Funny line about "failing to backhand P." I'm sure she visits this site regularly since you called her "stupid."
You're the biggest effing metro I know.
We had our quarterly sex night last week, so I figured I had nothing to lose.
Not Metro, I just don't enjoy getting jumped coming out of a Hustle & FLow screening because of my hair.
This was the funniest thing I ever read.
I totally understand what you mean with the haircuts.
I grew my hair out too. I got my hair cut last week and I liked it shaggy with the curls (c'mon people, fashion).
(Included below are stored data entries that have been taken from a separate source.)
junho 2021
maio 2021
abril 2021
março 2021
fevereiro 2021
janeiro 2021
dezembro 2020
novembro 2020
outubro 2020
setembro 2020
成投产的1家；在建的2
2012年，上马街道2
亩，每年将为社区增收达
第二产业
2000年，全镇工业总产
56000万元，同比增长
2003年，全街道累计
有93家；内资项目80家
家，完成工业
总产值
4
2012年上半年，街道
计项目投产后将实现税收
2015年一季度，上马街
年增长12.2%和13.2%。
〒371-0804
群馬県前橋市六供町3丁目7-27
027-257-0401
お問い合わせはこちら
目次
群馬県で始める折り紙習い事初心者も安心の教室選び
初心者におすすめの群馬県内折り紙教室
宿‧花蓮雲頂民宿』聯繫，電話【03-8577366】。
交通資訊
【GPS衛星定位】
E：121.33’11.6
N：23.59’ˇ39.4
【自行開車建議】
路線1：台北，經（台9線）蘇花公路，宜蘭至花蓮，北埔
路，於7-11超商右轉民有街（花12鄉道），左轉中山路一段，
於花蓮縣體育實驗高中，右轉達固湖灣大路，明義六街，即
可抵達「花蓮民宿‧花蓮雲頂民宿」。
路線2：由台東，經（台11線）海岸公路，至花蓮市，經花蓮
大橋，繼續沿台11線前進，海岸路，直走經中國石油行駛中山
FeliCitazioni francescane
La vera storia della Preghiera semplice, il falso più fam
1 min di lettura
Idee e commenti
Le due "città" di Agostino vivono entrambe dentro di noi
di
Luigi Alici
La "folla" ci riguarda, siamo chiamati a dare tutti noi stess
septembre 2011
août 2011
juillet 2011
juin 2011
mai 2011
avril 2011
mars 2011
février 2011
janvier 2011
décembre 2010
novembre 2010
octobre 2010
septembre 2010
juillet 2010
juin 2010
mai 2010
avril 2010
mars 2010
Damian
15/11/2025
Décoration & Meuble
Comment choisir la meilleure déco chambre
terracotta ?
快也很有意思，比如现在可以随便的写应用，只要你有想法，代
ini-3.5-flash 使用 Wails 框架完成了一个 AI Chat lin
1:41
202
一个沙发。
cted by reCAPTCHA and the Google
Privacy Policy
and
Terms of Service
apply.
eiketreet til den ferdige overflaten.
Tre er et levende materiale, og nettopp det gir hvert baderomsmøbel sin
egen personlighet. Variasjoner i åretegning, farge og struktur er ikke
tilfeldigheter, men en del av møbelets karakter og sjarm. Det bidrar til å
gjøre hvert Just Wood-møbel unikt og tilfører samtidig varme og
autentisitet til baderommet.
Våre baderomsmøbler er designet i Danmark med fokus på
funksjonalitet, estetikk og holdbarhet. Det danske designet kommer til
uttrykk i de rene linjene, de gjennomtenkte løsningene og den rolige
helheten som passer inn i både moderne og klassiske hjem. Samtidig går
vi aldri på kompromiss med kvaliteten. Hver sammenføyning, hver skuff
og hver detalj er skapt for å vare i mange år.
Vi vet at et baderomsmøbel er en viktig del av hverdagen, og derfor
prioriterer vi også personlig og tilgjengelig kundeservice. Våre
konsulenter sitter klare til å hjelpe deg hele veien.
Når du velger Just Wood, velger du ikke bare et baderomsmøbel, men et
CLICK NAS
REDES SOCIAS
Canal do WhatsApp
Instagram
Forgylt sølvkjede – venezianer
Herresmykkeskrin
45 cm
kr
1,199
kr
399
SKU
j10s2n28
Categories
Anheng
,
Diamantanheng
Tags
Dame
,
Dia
It looked like some cool mix between Caeser and a 70's mod spy.
So I asked the lady to just trim everything a tiny bit shorter. Somehow "trim everything" turned into "give me a mullet". I was so mad, but I didn't say anything. Like you, I just told her to cut it all short (figured I had to start over) then I got up calmly, went to the register (It'll be okay Gabe) and paid.
Then I called my friend Charlie and bitched out the lady.
I really think most people who cut hair have no idea what fashion or television is. It should be a requirement for them to watch E! to cut hair. At least have SOME idea.
Crap. Now instead of Mr. 70's mod, I looked like Mr. Asian-redneck. I don't even think something like that exists!! I think she broke a hole in the space-time continuum. Bastards.
So now it's short and I just keep it messy. Here's a tip for you, Adam (my fellow metro). I stopped using mouse/gel/pomade and just put leave-in conditioner in my hair. It still looks like I used mouse or gel (you get that shiny look with the hair bunched in little parts) but it feels totally soft and smooth to the touch (as if you didn't put anything in there). If you ever need to retouch it, you just wet your hair a little more and it's back.
Totally awesome when a woman runs her hands through your hair or after sex. Feels natural to her. And afterwards you can retouch it so you look cool having your after-sex cigarette (Capri's) with perfect hair.